Carla, normalmente velhos literatos introduzem jovens aspirantes em suas resenhas. Esse seu texto inverte as coisas ao apresentar um velho escritor inédito se aposentando. Só senti falta de que você incluísse algum poema no próprio texto, dialogasse com ele. Seu Lili ia ficar bem na sua companhia poética. :)
Júlia Navarra disse…
Carla,
como já disse lá no instituto, gostei bastante do texto. Palavras bem escolhidas para lidar com esse assunto tão delicado: o final. Assim como você, a minha reação foi a mesma ao ler o prefácio.
Fico feliz que tenha gostado dos poemas, é bom saber que não somos apenas nós (os familiares) que o admiramos. Já enviei o seu site por e-mail e tenho certeza de que o vovô, ligado à leitura do jeito que é, vai se encantar. Quem sabe com um pouco de incentivo ele não desista desse "hobby", não é?
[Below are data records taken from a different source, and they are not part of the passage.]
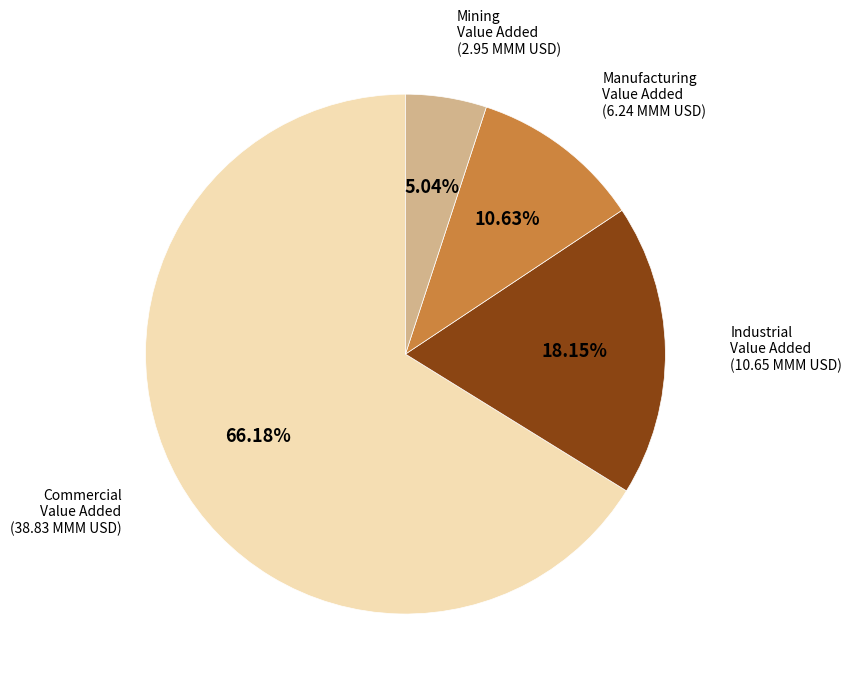

Is there a majority slice in this chart?

Yes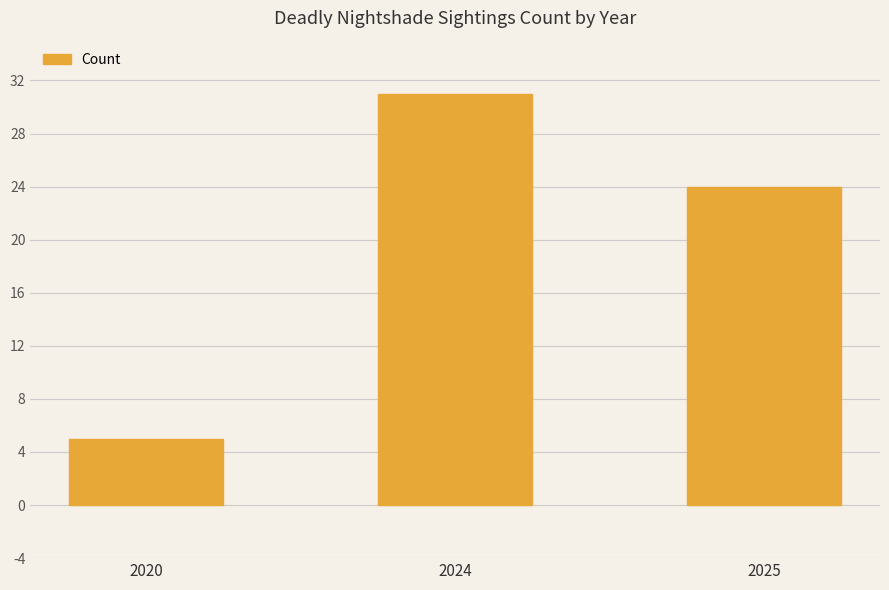

Reading left to right, transcribe all the data shown in this chart.

5	31	24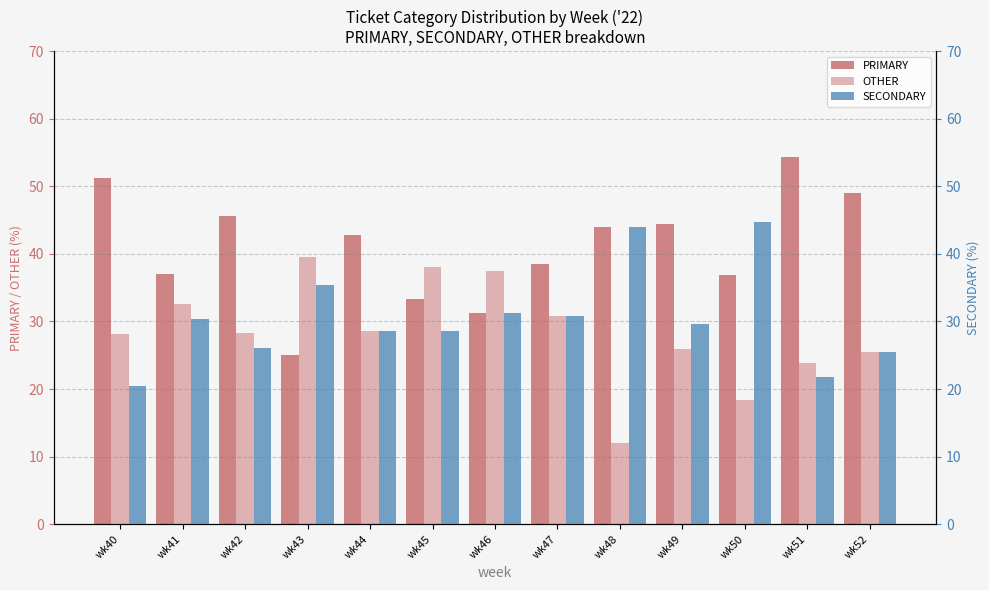

Reading left to right, list all the values displayed in this chart.

PRIMARY: wk40=51.3	wk41=37.0	wk42=45.7	wk43=25.0	wk44=42.9	wk45=33.3	wk46=31.2	wk47=38.5	wk48=44.0	wk49=44.4	wk50=36.8	wk51=54.3	wk52=48.9
OTHER: wk40=28.2	wk41=32.6	wk42=28.3	wk43=39.6	wk44=28.6	wk45=38.1	wk46=37.5	wk47=30.8	wk48=12.0	wk49=25.9	wk50=18.4	wk51=23.9	wk52=25.5
SECONDARY: wk40=20.5	wk41=30.4	wk42=26.1	wk43=35.4	wk44=28.6	wk45=28.6	wk46=31.2	wk47=30.8	wk48=44.0	wk49=29.6	wk50=44.7	wk51=21.7	wk52=25.5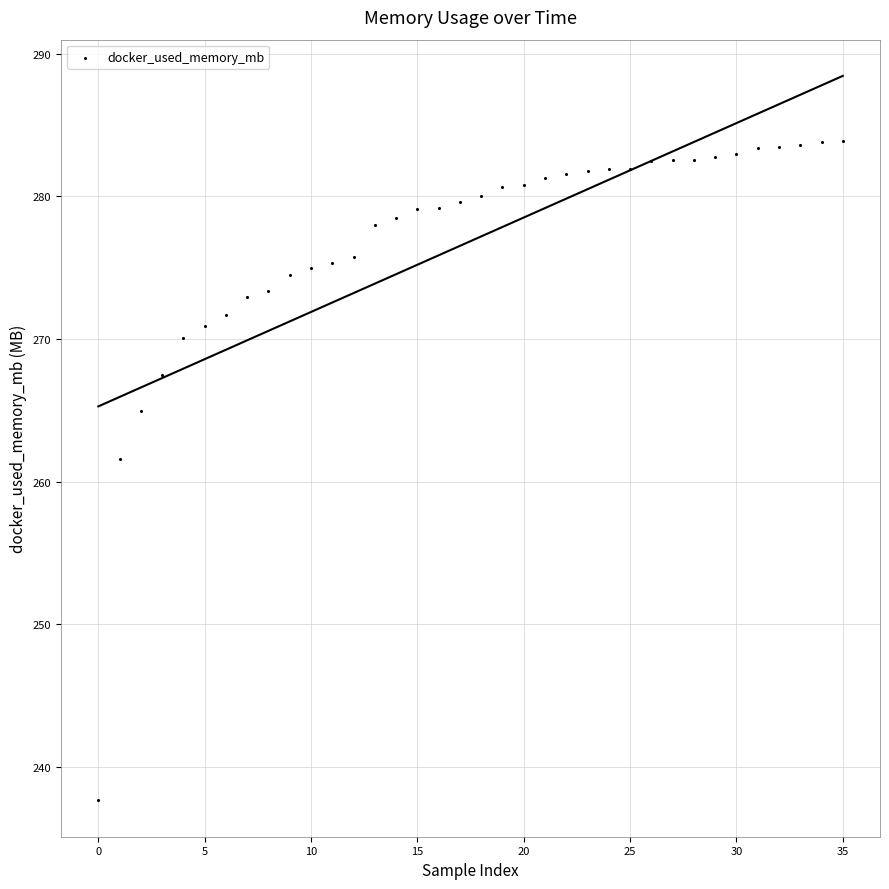

What is the range of Y values (max minus min)?

46.2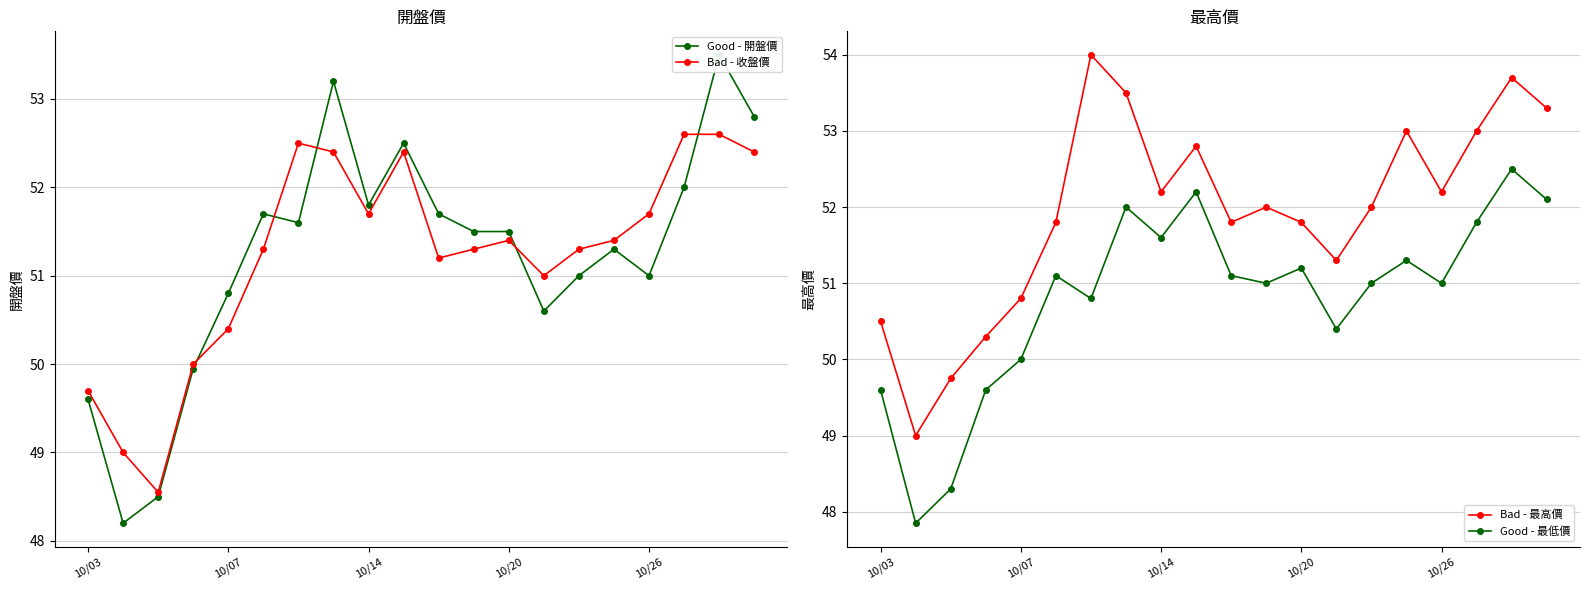

What are all the series names shown in the legend?

Good - 開盤價, Bad - 收盤價, Bad - 最高價, Good - 最低價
Bom, é isso... caso o poeta resolva continuar escrevendo, te aviso. Boa páscoa e até terça feira que vem ! Beijos
Anônimo disse…
"Os inícios flertam com os pontos finais". Que lindo isso, Carla!!
Esse ciclo de começo e despedida faz a gente pensar sobre tantas outras coisas que completam a poesia.
Talvez o senhor Claudio Navarra escreva ainda mais, talvez não, tudo é hipotético, mas ele foi lá e fez, deixou registrado. Essa é a marca que vai atravessar gerações!
Legal demais você ter feito esta homenagem a ele.
Enxergar as pessoas e saber interpretá-las vai ser a sua marca...*pisc
albir disse…
Carla,
Seu texto é impecável e só resta lê-lo. Ouso comentar o título: poemas não são tardios porque não são efêmeros. Nem eternos. São absolutos. Eles se bastam. Como diz Cecília Meireles: "Eu canto porque o instante existe...".
Obrigado por se lembrar de nos mostrar o Navarra. E tomara que ele leia sua crônica.